[Hardware design source data]
********
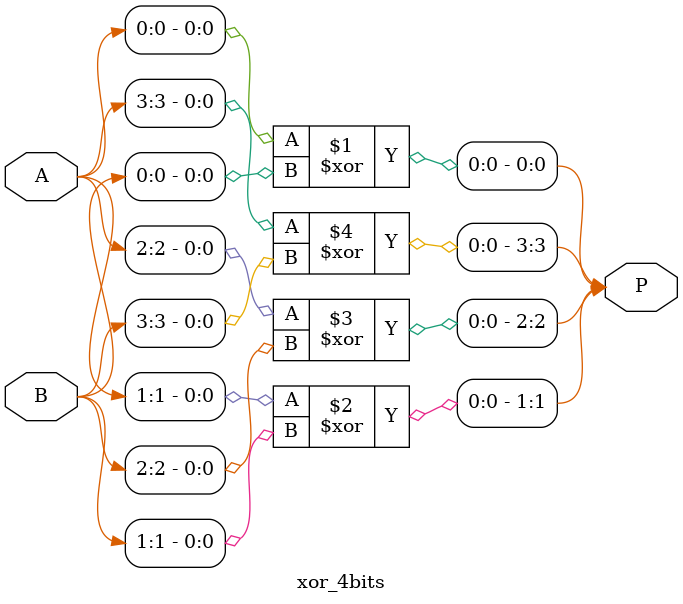
<source format=v>
`timescale 1ns / 1ps
module xor_4bits(input[3:0] A, input[3:0] B, output[3:0] P);
	xor g0(P[0], A[0], B[0]);
	xor g1(P[1], A[1], B[1]);
	xor g2(P[2], A[2], B[2]);
	xor g3(P[3], A[3], B[3]);
endmodule


</source>
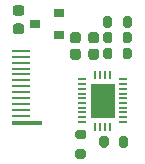
<source format=gbr>
%TF.GenerationSoftware,KiCad,Pcbnew,(5.1.10)-1*%
%TF.CreationDate,2022-01-11T16:22:32+08:00*%
%TF.ProjectId,VL160,564c3136-302e-46b6-9963-61645f706362,rev?*%
%TF.SameCoordinates,Original*%
%TF.FileFunction,Paste,Top*%
%TF.FilePolarity,Positive*%
%FSLAX46Y46*%
G04 Gerber Fmt 4.6, Leading zero omitted, Abs format (unit mm)*
G04 Created by KiCad (PCBNEW (5.1.10)-1) date 2022-01-11 16:22:32*
%MOMM*%
%LPD*%
G01*
G04 APERTURE LIST*
%ADD10R,2.600960X0.449580*%
%ADD11R,1.600200X0.248920*%
%ADD12O,0.701040X0.200660*%
%ADD13R,1.998980X2.999740*%
%ADD14O,0.200660X0.701040*%
%ADD15R,0.900000X0.800000*%
G04 APERTURE END LIST*
D10*
%TO.C,J1*%
X135242300Y-100313960D03*
D11*
X134744460Y-99739920D03*
X134744460Y-99239540D03*
X134744460Y-98739160D03*
X134744460Y-98238780D03*
X134744460Y-97738400D03*
X134744460Y-97238020D03*
X134744460Y-96740180D03*
X134744460Y-96239800D03*
X134744460Y-95739420D03*
X134744460Y-95239040D03*
X134744460Y-94738660D03*
X134744460Y-94238280D03*
%TD*%
%TO.C,C1*%
G36*
G01*
X134743000Y-91272000D02*
X134243000Y-91272000D01*
G75*
G02*
X134018000Y-91047000I0J225000D01*
G01*
X134018000Y-90597000D01*
G75*
G02*
X134243000Y-90372000I225000J0D01*
G01*
X134743000Y-90372000D01*
G75*
G02*
X134968000Y-90597000I0J-225000D01*
G01*
X134968000Y-91047000D01*
G75*
G02*
X134743000Y-91272000I-225000J0D01*
G01*
G37*
G36*
G01*
X134743000Y-92822000D02*
X134243000Y-92822000D01*
G75*
G02*
X134018000Y-92597000I0J225000D01*
G01*
X134018000Y-92147000D01*
G75*
G02*
X134243000Y-91922000I225000J0D01*
G01*
X134743000Y-91922000D01*
G75*
G02*
X134968000Y-92147000I0J-225000D01*
G01*
X134968000Y-92597000D01*
G75*
G02*
X134743000Y-92822000I-225000J0D01*
G01*
G37*
%TD*%
%TO.C,C2*%
G36*
G01*
X139756000Y-92871000D02*
X139756000Y-93371000D01*
G75*
G02*
X139531000Y-93596000I-225000J0D01*
G01*
X139081000Y-93596000D01*
G75*
G02*
X138856000Y-93371000I0J225000D01*
G01*
X138856000Y-92871000D01*
G75*
G02*
X139081000Y-92646000I225000J0D01*
G01*
X139531000Y-92646000D01*
G75*
G02*
X139756000Y-92871000I0J-225000D01*
G01*
G37*
G36*
G01*
X141306000Y-92871000D02*
X141306000Y-93371000D01*
G75*
G02*
X141081000Y-93596000I-225000J0D01*
G01*
X140631000Y-93596000D01*
G75*
G02*
X140406000Y-93371000I0J225000D01*
G01*
X140406000Y-92871000D01*
G75*
G02*
X140631000Y-92646000I225000J0D01*
G01*
X141081000Y-92646000D01*
G75*
G02*
X141306000Y-92871000I0J-225000D01*
G01*
G37*
%TD*%
%TO.C,C3*%
G36*
G01*
X139756000Y-94268000D02*
X139756000Y-94768000D01*
G75*
G02*
X139531000Y-94993000I-225000J0D01*
G01*
X139081000Y-94993000D01*
G75*
G02*
X138856000Y-94768000I0J225000D01*
G01*
X138856000Y-94268000D01*
G75*
G02*
X139081000Y-94043000I225000J0D01*
G01*
X139531000Y-94043000D01*
G75*
G02*
X139756000Y-94268000I0J-225000D01*
G01*
G37*
G36*
G01*
X141306000Y-94268000D02*
X141306000Y-94768000D01*
G75*
G02*
X141081000Y-94993000I-225000J0D01*
G01*
X140631000Y-94993000D01*
G75*
G02*
X140406000Y-94768000I0J225000D01*
G01*
X140406000Y-94268000D01*
G75*
G02*
X140631000Y-94043000I225000J0D01*
G01*
X141081000Y-94043000D01*
G75*
G02*
X141306000Y-94268000I0J-225000D01*
G01*
G37*
%TD*%
%TO.C,R1*%
G36*
G01*
X139488500Y-102563000D02*
X140038500Y-102563000D01*
G75*
G02*
X140238500Y-102763000I0J-200000D01*
G01*
X140238500Y-103163000D01*
G75*
G02*
X140038500Y-103363000I-200000J0D01*
G01*
X139488500Y-103363000D01*
G75*
G02*
X139288500Y-103163000I0J200000D01*
G01*
X139288500Y-102763000D01*
G75*
G02*
X139488500Y-102563000I200000J0D01*
G01*
G37*
G36*
G01*
X139488500Y-100913000D02*
X140038500Y-100913000D01*
G75*
G02*
X140238500Y-101113000I0J-200000D01*
G01*
X140238500Y-101513000D01*
G75*
G02*
X140038500Y-101713000I-200000J0D01*
G01*
X139488500Y-101713000D01*
G75*
G02*
X139288500Y-101513000I0J200000D01*
G01*
X139288500Y-101113000D01*
G75*
G02*
X139488500Y-100913000I200000J0D01*
G01*
G37*
%TD*%
%TO.C,R2*%
G36*
G01*
X142982500Y-102222500D02*
X142982500Y-101672500D01*
G75*
G02*
X143182500Y-101472500I200000J0D01*
G01*
X143582500Y-101472500D01*
G75*
G02*
X143782500Y-101672500I0J-200000D01*
G01*
X143782500Y-102222500D01*
G75*
G02*
X143582500Y-102422500I-200000J0D01*
G01*
X143182500Y-102422500D01*
G75*
G02*
X142982500Y-102222500I0J200000D01*
G01*
G37*
G36*
G01*
X141332500Y-102222500D02*
X141332500Y-101672500D01*
G75*
G02*
X141532500Y-101472500I200000J0D01*
G01*
X141932500Y-101472500D01*
G75*
G02*
X142132500Y-101672500I0J-200000D01*
G01*
X142132500Y-102222500D01*
G75*
G02*
X141932500Y-102422500I-200000J0D01*
G01*
X141532500Y-102422500D01*
G75*
G02*
X141332500Y-102222500I0J200000D01*
G01*
G37*
%TD*%
%TO.C,R3*%
G36*
G01*
X143300000Y-94729500D02*
X143300000Y-94179500D01*
G75*
G02*
X143500000Y-93979500I200000J0D01*
G01*
X143900000Y-93979500D01*
G75*
G02*
X144100000Y-94179500I0J-200000D01*
G01*
X144100000Y-94729500D01*
G75*
G02*
X143900000Y-94929500I-200000J0D01*
G01*
X143500000Y-94929500D01*
G75*
G02*
X143300000Y-94729500I0J200000D01*
G01*
G37*
G36*
G01*
X141650000Y-94729500D02*
X141650000Y-94179500D01*
G75*
G02*
X141850000Y-93979500I200000J0D01*
G01*
X142250000Y-93979500D01*
G75*
G02*
X142450000Y-94179500I0J-200000D01*
G01*
X142450000Y-94729500D01*
G75*
G02*
X142250000Y-94929500I-200000J0D01*
G01*
X141850000Y-94929500D01*
G75*
G02*
X141650000Y-94729500I0J200000D01*
G01*
G37*
%TD*%
%TO.C,R4*%
G36*
G01*
X143300000Y-93396000D02*
X143300000Y-92846000D01*
G75*
G02*
X143500000Y-92646000I200000J0D01*
G01*
X143900000Y-92646000D01*
G75*
G02*
X144100000Y-92846000I0J-200000D01*
G01*
X144100000Y-93396000D01*
G75*
G02*
X143900000Y-93596000I-200000J0D01*
G01*
X143500000Y-93596000D01*
G75*
G02*
X143300000Y-93396000I0J200000D01*
G01*
G37*
G36*
G01*
X141650000Y-93396000D02*
X141650000Y-92846000D01*
G75*
G02*
X141850000Y-92646000I200000J0D01*
G01*
X142250000Y-92646000D01*
G75*
G02*
X142450000Y-92846000I0J-200000D01*
G01*
X142450000Y-93396000D01*
G75*
G02*
X142250000Y-93596000I-200000J0D01*
G01*
X141850000Y-93596000D01*
G75*
G02*
X141650000Y-93396000I0J200000D01*
G01*
G37*
%TD*%
%TO.C,R5*%
G36*
G01*
X143300000Y-92062500D02*
X143300000Y-91512500D01*
G75*
G02*
X143500000Y-91312500I200000J0D01*
G01*
X143900000Y-91312500D01*
G75*
G02*
X144100000Y-91512500I0J-200000D01*
G01*
X144100000Y-92062500D01*
G75*
G02*
X143900000Y-92262500I-200000J0D01*
G01*
X143500000Y-92262500D01*
G75*
G02*
X143300000Y-92062500I0J200000D01*
G01*
G37*
G36*
G01*
X141650000Y-92062500D02*
X141650000Y-91512500D01*
G75*
G02*
X141850000Y-91312500I200000J0D01*
G01*
X142250000Y-91312500D01*
G75*
G02*
X142450000Y-91512500I0J-200000D01*
G01*
X142450000Y-92062500D01*
G75*
G02*
X142250000Y-92262500I-200000J0D01*
G01*
X141850000Y-92262500D01*
G75*
G02*
X141650000Y-92062500I0J200000D01*
G01*
G37*
%TD*%
D12*
%TO.C,U1*%
X139905740Y-96654140D03*
X139905740Y-97055460D03*
X139905740Y-97454240D03*
X139905740Y-97855560D03*
X139905740Y-98254340D03*
X139905740Y-98655660D03*
X139905740Y-99054440D03*
X139905740Y-99455760D03*
X139905740Y-99854540D03*
X139905740Y-100255860D03*
D13*
X141605000Y-98455000D03*
D12*
X143304260Y-96654140D03*
X143304260Y-97055460D03*
X143304260Y-97454240D03*
X143304260Y-97855560D03*
X143304260Y-98254340D03*
X143304260Y-98655660D03*
X143304260Y-99054440D03*
X143304260Y-99455760D03*
X143304260Y-99854540D03*
X143304260Y-100255860D03*
D14*
X141005560Y-96255360D03*
X141404340Y-96255360D03*
X141808200Y-96255360D03*
X142204440Y-96255360D03*
X141005560Y-100654640D03*
X141404340Y-100654640D03*
X141808200Y-100654640D03*
X142204440Y-100654640D03*
%TD*%
D15*
%TO.C,U2*%
X135906000Y-91978000D03*
X137906000Y-91028000D03*
X137906000Y-92928000D03*
%TD*%
M02*

</source>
********
- [What you will do]: Please reproduce, word for word, every line from the first line of the records above through the line containing "G04 APERTURE LIST*", and leave out the pictures.

- [Exercise response]:
<source format=v>
`timescale 1ns / 1ps
module xor_4bits(input[3:0] A, input[3:0] B, output[3:0] P);
	xor g0(P[0], A[0], B[0]);
	xor g1(P[1], A[1], B[1]);
	xor g2(P[2], A[2], B[2]);
	xor g3(P[3], A[3], B[3]);
endmodule


</source>
<source format=gbr>
%TF.GenerationSoftware,KiCad,Pcbnew,(5.1.10)-1*%
%TF.CreationDate,2022-01-11T16:22:32+08:00*%
%TF.ProjectId,VL160,564c3136-302e-46b6-9963-61645f706362,rev?*%
%TF.SameCoordinates,Original*%
%TF.FileFunction,Paste,Top*%
%TF.FilePolarity,Positive*%
%FSLAX46Y46*%
G04 Gerber Fmt 4.6, Leading zero omitted, Abs format (unit mm)*
G04 Created by KiCad (PCBNEW (5.1.10)-1) date 2022-01-11 16:22:32*
%MOMM*%
%LPD*%
G01*
G04 APERTURE LIST*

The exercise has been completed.